Years went by and we were invited to another dinner, this time, with a potential new starter. He had passed the initial interviews and now he and his wife were out to see the city and a final face to face. Half way through the dinner I became very aware that this was very orchestrated, who sat with whom, what taxi we were put in and the conversations created. I realised this wasn’t just a dinner, this was part of the interview process and the bosses wife was basically interviewing the spouse. Through this very subtle dance of perfectly asked questions, hidden in what seemed like careless dinner chatter, it became very apparent that this couple were not built for this life. Having already closed their minds off to the city and it’s home potential, they were simply viewing it as a short term financial fix.
Now don’t get me wrong, this life can certainly give you that, but what rang alarm bells was that they had no intention of making it a home or a life, however short term. Rather they saw it as a Monday to Friday bolt hole and a paycheque. I realised that I had gone through the exact dinner process all those years previous, the wife was checking me out, would I be a support or a hinder to the job and the new life offer on the table. I had passed, not sure how, but looking back I realised I was simply open minded, handled the social aspect of the meal, was eager to learn about their time there and had been vocal about the exciting times ahead.
There will some readers that will be absolutely appalled by this process. That the women has to be screened and in theory checked to be the right personality. This does not mean that they were looking for the woman that could be manipulated, to sit quietly at home while the man goes out to work. No they were looking for someone that had a mind of their own, who supported their husband yes, but was by no means subservient. They knew that when days get hard in expat land they can be harder than normal. They knew that the stresses of the day can seem magnified and harder to navigate. They knew, they needed someone who would be at home to calm, stabilise, listen and not crack under the mounting pressure.
We have to be the First Ladies for the United States of Expats
This life can be like fantastic, but it can also hit you like a ton of bricks when its not going well. The added pressure of being nomadic, means whilst its good, its really good but when its bad, you have no where to escape to. Your entire world is in your current location and mostly likely far away from loved ones for support, so we all tend to keep things that happen to ourselves. The person that manages to keep this intense network of emotions in check……the expat wife. We hold our shit together, in order to keep the rest of the family oblivious to a bump in the road. We listen to the low down of the days events, reading between the lines, remembering important meetings ahead or deadlines to be hit, all so we can send those messages of support or know that a favourite dinner would be appreciated at the end of that intensity.
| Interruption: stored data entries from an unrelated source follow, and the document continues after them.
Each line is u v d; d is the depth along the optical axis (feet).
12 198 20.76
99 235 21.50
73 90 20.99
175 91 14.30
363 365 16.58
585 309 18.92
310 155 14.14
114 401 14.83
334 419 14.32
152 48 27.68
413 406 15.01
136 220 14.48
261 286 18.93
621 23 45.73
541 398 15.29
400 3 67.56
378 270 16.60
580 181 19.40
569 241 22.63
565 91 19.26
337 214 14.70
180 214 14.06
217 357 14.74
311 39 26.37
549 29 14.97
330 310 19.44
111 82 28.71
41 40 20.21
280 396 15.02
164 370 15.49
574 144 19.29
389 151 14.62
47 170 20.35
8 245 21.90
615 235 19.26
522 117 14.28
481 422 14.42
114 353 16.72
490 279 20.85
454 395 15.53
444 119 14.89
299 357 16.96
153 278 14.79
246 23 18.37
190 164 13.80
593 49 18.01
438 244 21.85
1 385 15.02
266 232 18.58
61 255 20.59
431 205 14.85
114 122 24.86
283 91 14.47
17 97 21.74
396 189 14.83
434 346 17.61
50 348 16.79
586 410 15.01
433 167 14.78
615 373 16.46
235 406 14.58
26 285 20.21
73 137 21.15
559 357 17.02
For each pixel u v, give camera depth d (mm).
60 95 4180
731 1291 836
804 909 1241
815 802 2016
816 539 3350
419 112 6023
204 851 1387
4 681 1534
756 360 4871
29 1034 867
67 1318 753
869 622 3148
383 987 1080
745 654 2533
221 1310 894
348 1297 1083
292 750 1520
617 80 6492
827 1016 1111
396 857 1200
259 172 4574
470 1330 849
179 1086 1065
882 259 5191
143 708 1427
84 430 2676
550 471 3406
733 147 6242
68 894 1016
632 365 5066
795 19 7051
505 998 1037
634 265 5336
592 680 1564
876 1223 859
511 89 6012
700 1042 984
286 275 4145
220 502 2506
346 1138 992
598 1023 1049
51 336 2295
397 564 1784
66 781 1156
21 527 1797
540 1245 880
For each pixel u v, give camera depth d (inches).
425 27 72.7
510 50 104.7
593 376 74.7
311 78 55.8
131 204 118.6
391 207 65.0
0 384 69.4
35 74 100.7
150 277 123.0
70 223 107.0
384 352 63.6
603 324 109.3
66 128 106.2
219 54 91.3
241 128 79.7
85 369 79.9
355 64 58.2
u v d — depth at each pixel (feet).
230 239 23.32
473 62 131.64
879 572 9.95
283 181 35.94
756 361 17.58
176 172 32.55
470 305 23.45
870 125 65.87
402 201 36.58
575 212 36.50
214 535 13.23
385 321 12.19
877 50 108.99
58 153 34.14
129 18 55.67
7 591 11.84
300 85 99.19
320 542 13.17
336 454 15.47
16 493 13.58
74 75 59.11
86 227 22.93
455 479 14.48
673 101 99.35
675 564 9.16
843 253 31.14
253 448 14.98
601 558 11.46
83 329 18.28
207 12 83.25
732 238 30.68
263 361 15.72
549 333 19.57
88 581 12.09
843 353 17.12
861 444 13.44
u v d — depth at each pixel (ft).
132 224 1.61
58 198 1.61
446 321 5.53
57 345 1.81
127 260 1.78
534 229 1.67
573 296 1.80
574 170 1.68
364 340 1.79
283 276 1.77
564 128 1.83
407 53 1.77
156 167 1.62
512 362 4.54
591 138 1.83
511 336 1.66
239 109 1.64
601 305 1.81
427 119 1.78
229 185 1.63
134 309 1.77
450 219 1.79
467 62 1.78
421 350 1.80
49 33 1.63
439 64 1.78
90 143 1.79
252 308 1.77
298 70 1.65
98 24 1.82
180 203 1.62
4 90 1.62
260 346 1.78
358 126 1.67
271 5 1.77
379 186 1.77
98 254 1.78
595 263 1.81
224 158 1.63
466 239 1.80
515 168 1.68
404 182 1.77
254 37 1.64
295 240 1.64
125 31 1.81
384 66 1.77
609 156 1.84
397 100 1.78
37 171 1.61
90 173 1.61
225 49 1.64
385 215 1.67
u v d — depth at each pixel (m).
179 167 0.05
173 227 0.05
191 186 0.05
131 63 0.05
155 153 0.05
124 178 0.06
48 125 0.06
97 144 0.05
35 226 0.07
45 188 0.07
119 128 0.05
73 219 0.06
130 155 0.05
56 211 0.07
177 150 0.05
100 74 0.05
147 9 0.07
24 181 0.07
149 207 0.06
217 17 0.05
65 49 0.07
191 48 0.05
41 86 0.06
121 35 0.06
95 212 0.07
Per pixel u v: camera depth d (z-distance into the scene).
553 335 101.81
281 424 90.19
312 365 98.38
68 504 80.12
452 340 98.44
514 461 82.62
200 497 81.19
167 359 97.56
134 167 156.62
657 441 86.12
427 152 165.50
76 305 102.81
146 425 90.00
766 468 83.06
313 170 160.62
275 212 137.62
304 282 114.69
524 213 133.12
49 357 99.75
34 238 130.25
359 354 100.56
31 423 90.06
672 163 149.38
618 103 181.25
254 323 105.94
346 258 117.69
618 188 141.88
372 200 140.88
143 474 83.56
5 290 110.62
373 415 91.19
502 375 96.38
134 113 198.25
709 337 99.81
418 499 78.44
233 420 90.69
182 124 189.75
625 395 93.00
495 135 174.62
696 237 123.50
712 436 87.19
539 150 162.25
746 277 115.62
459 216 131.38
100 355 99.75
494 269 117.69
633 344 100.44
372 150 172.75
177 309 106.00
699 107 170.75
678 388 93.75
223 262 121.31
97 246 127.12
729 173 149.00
The women behind all these men are in my opinion are rock stars. They are some of the strongest women I know, never allowing things to crack or fall apart. They juggle the multitude of daily activities, making sure the kids are happy and feel like this random location on the other side of the world, is still home. The initial moves are handled with grace and ease, no panic is shown (even if inside they are thinking holy crap I’m really scared) they are swans, whose feet maybe frantically paddling but to everyone else its smooth sailing. Their needs initially maybe far down the list, they know they’ll get their moment but right now they need to be the rock. Sacrifice and strength, beautifully entangled. They become the welcome committee for newbees, the counselors for those having an expat blip, the loving wife who makes everything so much easier, by just being her and being there.
Are we the 1950’s, do as we’re told, go anywhere Stepfords?
We are the badass managers, family PA, logistical wizards, emotional gurus and the Michelle Obamas of the expat world.
We don’t stand behind our men waiting for their hand to guide us, we’re behind our men pushing them into the light, helping them stand tall and we may swig a gin or two in the process!